人生の隣人
♡車の窓越しに見えてきた公園の木々の若葉が麗らかな光を浴びながらさわさわと風に揺れていた。
「ここですよ」と運転していた営業の人は、新緑が美しい公園沿いに二軒並んでいる奥の家の前に車を停めた。春に似合うお揃いの淡いベージュを壁にまとった二軒の佇まいが仲良しの姉妹を思わせた。
一戸建てを探し始めたのは、アパート住まいの気遣いに少し疲れたからだった。長男は幼稚園の年少組、次男はまだ一歳 走り回ることが仕事のような年頃だ。
〝昼間うるさくて眠れやしない〟
下に住む化粧の濃い女性に怒鳴り込まれた。
〝躾(しつけ)くらいちゃんとしてよ〟
隣のたぶん同年代の女性に嫌味を言われた。
〝コラ、静かに!〟
子供たちをそう叱る度、自分の中にストレスが蓄積されるのを感じた。
先に車を降りた夫と長男を追うように眠っている次男を抱き上げて外へ その家は、外観も内装もこれまで見学した十件近い建売り物件とは明らかに違っていた。
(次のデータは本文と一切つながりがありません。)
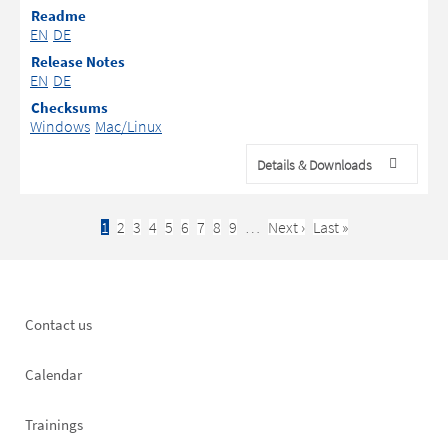
Readme
EN
DE
Release Notes
EN
DE
Checksums
Windows
Mac/Linux
Details & Downloads
Current
1
Page
2
Page
3
Page
4
Page
5
Page
6
Page
7
Page
8
Page
9
…
Next
Next ›
Last
Last »
Pagination
page
page
page
Footer
Contact us
left
Calendar
Trainings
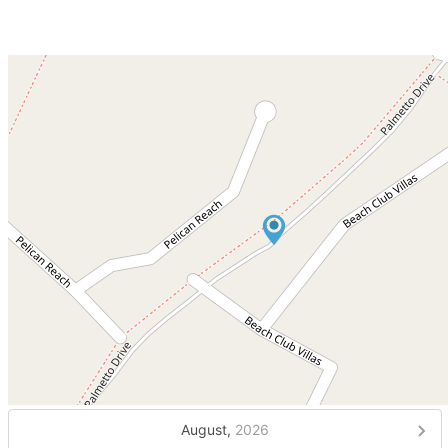
August,
2026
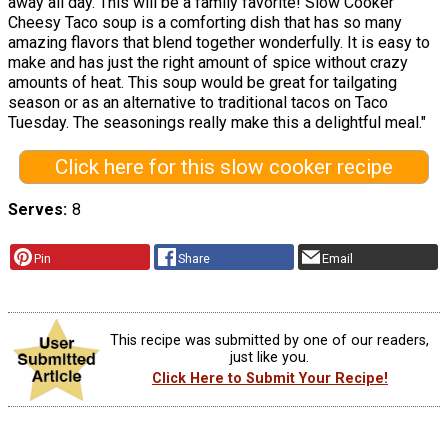
away all day. This will be a family favorite! Slow Cooker
Cheesy Taco soup is a comforting dish that has so many
amazing flavors that blend together wonderfully. It is easy to
make and has just the right amount of spice without crazy
amounts of heat. This soup would be great for tailgating
season or as an alternative to traditional tacos on Taco
Tuesday. The seasonings really make this a delightful meal."
Click here for this slow cooker recipe
Serves
8
Pin
Share
Email
This recipe was submitted by one of our readers,
just like you.
Click Here to Submit Your Recipe!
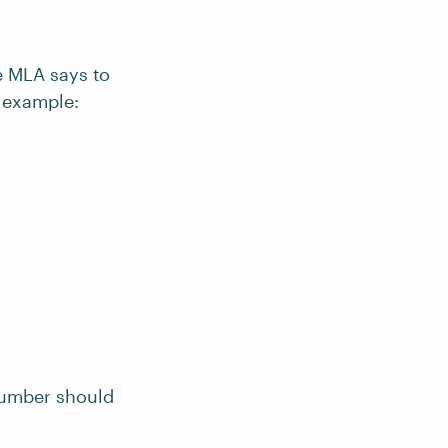
he MLA says to
r example:
 number should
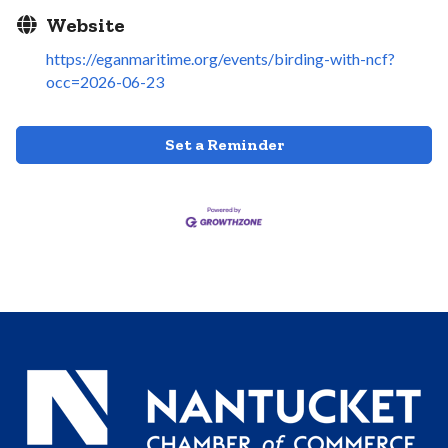
Website
https://eganmaritime.org/events/birding-with-ncf?
occ=2026-06-23
Set a Reminder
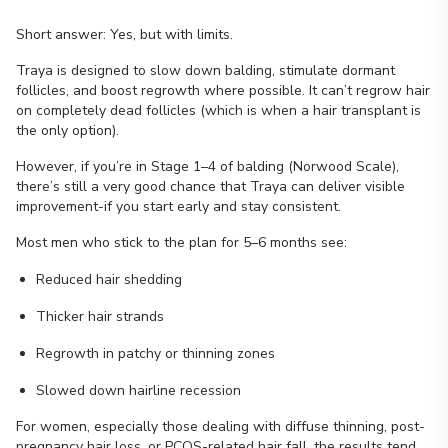
Short answer: Yes, but with limits.
Traya is designed to slow down balding, stimulate dormant
follicles, and boost regrowth where possible. It can’t regrow hair
on completely dead follicles (which is when a hair transplant is
the only option).
However, if you’re in Stage 1–4 of balding (Norwood Scale),
there’s still a very good chance that Traya can deliver visible
improvement-if you start early and stay consistent.
Most men who stick to the plan for 5–6 months see:
Reduced hair shedding
Thicker hair strands
Regrowth in patchy or thinning zones
Slowed down hairline recession
For women, especially those dealing with diffuse thinning, post-
pregnancy hair loss, or PCOS-related hair fall, the results tend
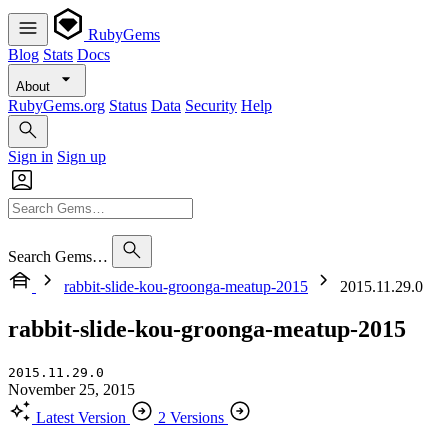
RubyGems
Blog
Stats
Docs
About
RubyGems.org
Status
Data
Security
Help
Sign in
Sign up
Search Gems…
rabbit-slide-kou-groonga-meatup-2015
2015.11.29.0
rabbit-slide-kou-groonga-meatup-2015
2015.11.29.0
November 25, 2015
Latest Version
2 Versions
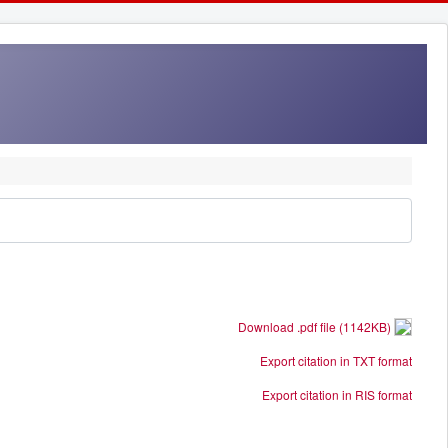
Download .pdf file (1142KB)
Export citation in TXT format
Export citation in RIS format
♢二階の窓から目に入る木々の緑が心地良かった。「ねぇ、目の前の公園って、まるでこの家の庭みたいね」と主人を見ると「ここにしようか......二人では広すぎるけど、三人四人と家族も増えるだろうからね」とやさしく微笑んだ。
マイホームを持つことは、長かった同棲時代から結婚生活を始める二人のけじめ これからは夫婦として家族を創っていくのだ。
隣り合った二棟建ての一棟に引っ越して一ヵ月、もう一棟の入居者はまだ決まらないようだった。
「お隣にはどんな人たちが住むのかしらね。少し不安だなぁ」
「ふぅん、どうして?」
「これから十年二十年、人生の長い時間をこんなに近い距離で生きていくのよ。そうね、親友になれるような、お互いの子供が仲良しの幼なじみになれるような、そんな人たちだといいんだけどなぁ」
土曜日の午前中、家の前へお掃除に出ると、お隣の玄関から不動産会社の人と一緒に内覧に来たらしいご家族が出てきた。
小さな子供を抱いた奥様と三歳くらいの男の子とご主人 奥様がはにかんだ笑顔で私にぺこりと頭を下げた。
〝可愛らしい人だな、二人も子供がいるとは思えない......同い年くらい?なにかと相談できそう〟
♡車から表に出ると隣の家の前にホウキを持った女性が立っていた。
〝あ、好きな顔〟と感じた自分に照れて思わず会釈してしまった。
ワタシの心は決まっていた。予算をやや上回ることを気にしていた夫は、営業の人が三十年先まで想定した資金計画を試算してくれたことでおおよそ納得したが、最終確認のため再び現地へ。
〝会えるかな〟と思った自分が女子高生みたいだな、とまた自分に照れてしまった。
♢主人と買い物から帰ってきたとき、家の前であのご家族にばったり出会った。すぐに不動産会社の人がご家族を紹介してくれた。
「どうですか、住み心地は?」
「悪くないですよ。駅も近くてお買い物にも便利だし。それに前の公園、この二棟の庭みたいでしょ」
「あ、わかります。二階からの眺めもステキですよね」と笑った奥様の嬉しそうな顔を見ながら〝きっと親友になれる〟と感じた。
"旦那様も人が良さそうだし、二人の男の子も元気でカワイイなぁ"
♡「この道はほとんど車が通らないし、安全ですよ」と子供たちを見た彼女はやさしい目をしていた。
帰りの車内で夫に決意を促した。
「気さくで感じのいいご夫婦......彼らが隣に住んでいると安心ね。家は選べるけど隣人は選べないでしょ。ワタシたち、運がいいよね」
「うん、僕もそう思うよ」
引っ越しの日、荷物の片付けが一段落した所で、夫の実家から送られてきたブドウを持って夫と一緒に隣へごあいさつに向かった。
〝次のお休みに食事でも......いやまだ早いか......ひとまずお茶で〟
♢不動産会社の人から今日がお隣の引っ越しだと聞いている。奥様は必ずあいさつに来るだろう。もう宵の口だし明日の朝かもな。
〝上がってお茶でもしません?おいしいケーキがあるんです......こんな感じかな〟と思いを巡らせていると、唐突に玄関のチャイムが鳴って、思わず私の胸も高鳴った。